** Activity 1 **
From the excerpt on re-membering theological education below, list the four scholars whose pedagogical visions the author sets in conversation with Maimela's theological anthropology and decolonial theory, each with the year given.

** Extract provided **
○ ○ ○ ○

Methodologically, this article seeks to ground and extend, both theologically and theoretically, my espoused pedagogical commitments forged at the intersection of my community work and teaching as a theological educator. Using the theological anthropology of Simon Maimela (for reasons I will outline here) and decolonial theory in conversation with the pedagogical visions of Reddie (2018), Headley (2018), Higgs (2015) and Mclaren (1987). I will argue that a re-membering pedagogy, arising from my own experiences, practices and observations within TE and as part of the ecology of a decolonial educational vision, is at minimum a pedagogy of performative action/praxis, a pedagogy of embodiment and a pedagogy of (community based) liminality.

Africanisation/decolonisation as re-membering theological education

Broadly speaking, I see the calls for the Africanisation/decolonisation of TE in SA, both in state universities (Balcomb 2015; Dames 2019; Duncan 2000; Higgs 2015; Kaunda 2015; Maluleke 1998; Naidoo 2016) and in denominational ministerial formation (Kritzinger 2010; Ntsimane 2010; Richardson & Leleki 2010) as calls for a re-membering TE (i.e. healing that which has been shattered by the colonial experience in new lived, liberating and life-affirming ways). Within ‘formal’ – and primarily ministerial – TE I would trace these calls for the Africanisation/decolonisation of TE in SA back to Ntwasa’s The Training of Black Ministers Today (1972) first published in the International Review of Missions and then republished the following year in the watershed work, Black Theology: The South African Voice (ed. Moore 1973). Within ‘English speaking’ Africa, I would trace the calls back to Mbiti’s parable of the ‘pathetic priest’ (1976), who upon return to Africa from Europe with a PhD in theology, is wholly unable to respond to the most basic of pastoral needs in his sending community. Interestingly, both Maluleke (1998) and Balcomb (2015) revisit Mbiti’s 1976 parable and re-interpret it (affirming it’s basic point) as part of their calls for the Africanising of TE in SA. In short, I am locating this reflection in a long tradition of calls for the practice and understanding of what I am calling a re-membering TE.

Colonialism, coloniality and the current world order

Decolonial theorists make an important distinction between colonialism and coloniality, which sets up many lines of argument and analysis that are useful in discerning continuity with historical colonialism and the current world order. Grosfoguel (2007) unpacked this distinction as ‘the myth of the postcolonial world’:

One of the most powerful myths of the twentieth century was the notion that the elimination of colonial administrations amounted to the decolonization of the world. This led to the myth of a ‘postcolonial’ world. The heterogeneous and multiple global structures put in place over a period of 450 years did not evaporate with the juridical-political decolonization of the periphery over the past 50 years. We continue to live under the same ‘colonial power matrix’. With juridical political decolonization we moved from a period of ‘global colonialism’ to the current period of ‘global coloniality’. (p. 219)

○ ○ ○ ○

** Dataset content **

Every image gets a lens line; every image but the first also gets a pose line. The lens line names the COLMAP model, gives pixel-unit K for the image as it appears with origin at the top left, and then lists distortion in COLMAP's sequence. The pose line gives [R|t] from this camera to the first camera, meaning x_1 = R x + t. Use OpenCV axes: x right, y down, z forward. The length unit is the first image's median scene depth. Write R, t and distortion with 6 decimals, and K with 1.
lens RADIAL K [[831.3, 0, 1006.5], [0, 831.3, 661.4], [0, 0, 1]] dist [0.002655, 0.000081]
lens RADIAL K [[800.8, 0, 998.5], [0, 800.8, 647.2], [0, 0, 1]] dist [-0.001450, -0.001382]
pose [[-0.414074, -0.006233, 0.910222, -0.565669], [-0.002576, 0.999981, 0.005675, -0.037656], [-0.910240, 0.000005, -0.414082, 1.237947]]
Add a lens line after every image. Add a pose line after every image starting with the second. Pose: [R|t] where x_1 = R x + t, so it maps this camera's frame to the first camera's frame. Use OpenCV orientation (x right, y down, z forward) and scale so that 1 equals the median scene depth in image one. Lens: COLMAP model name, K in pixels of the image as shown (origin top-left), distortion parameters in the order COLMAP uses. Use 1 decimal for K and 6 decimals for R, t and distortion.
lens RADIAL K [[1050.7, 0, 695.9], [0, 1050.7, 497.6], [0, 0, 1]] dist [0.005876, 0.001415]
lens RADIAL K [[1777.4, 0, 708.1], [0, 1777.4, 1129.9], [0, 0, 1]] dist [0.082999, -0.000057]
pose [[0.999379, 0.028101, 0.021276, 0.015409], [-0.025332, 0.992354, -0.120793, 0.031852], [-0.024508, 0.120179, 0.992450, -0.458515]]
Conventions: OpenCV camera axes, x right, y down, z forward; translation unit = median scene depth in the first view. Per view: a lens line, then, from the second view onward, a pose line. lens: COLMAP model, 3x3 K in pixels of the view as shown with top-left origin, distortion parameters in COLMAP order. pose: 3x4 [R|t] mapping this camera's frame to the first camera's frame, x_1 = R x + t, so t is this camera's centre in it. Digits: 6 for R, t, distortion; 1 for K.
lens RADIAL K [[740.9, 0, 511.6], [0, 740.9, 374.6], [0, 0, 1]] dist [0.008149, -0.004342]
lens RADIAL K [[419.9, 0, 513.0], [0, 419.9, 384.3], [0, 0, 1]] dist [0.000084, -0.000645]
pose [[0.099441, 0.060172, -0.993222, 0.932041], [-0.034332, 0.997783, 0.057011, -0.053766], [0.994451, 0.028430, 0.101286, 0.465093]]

○ ○ ○ ○

** Activity 2 **
In the entries above, reproduce everything from the line containing "Add a lens line" down to the line containing "dist [0.005876, 0.001415]", swapping "image" for "view" and leaving all else unchanged.

** Response 1 **
Reddie (2018), Headley (2018), Higgs (2015), Mclaren (1987)

** Response 2 **
Add a lens line after every view. Add a pose line after every view starting with the second. Pose: [R|t] where x_1 = R x + t, so it maps this camera's frame to the first camera's frame. Use OpenCV orientation (x right, y down, z forward) and scale so that 1 equals the median scene depth in view one. Lens: COLMAP model name, K in pixels of the view as shown (origin top-left), distortion parameters in the order COLMAP uses. Use 1 decimal for K and 6 decimals for R, t and distortion.
lens RADIAL K [[1050.7, 0, 695.9], [0, 1050.7, 497.6], [0, 0, 1]] dist [0.005876, 0.001415]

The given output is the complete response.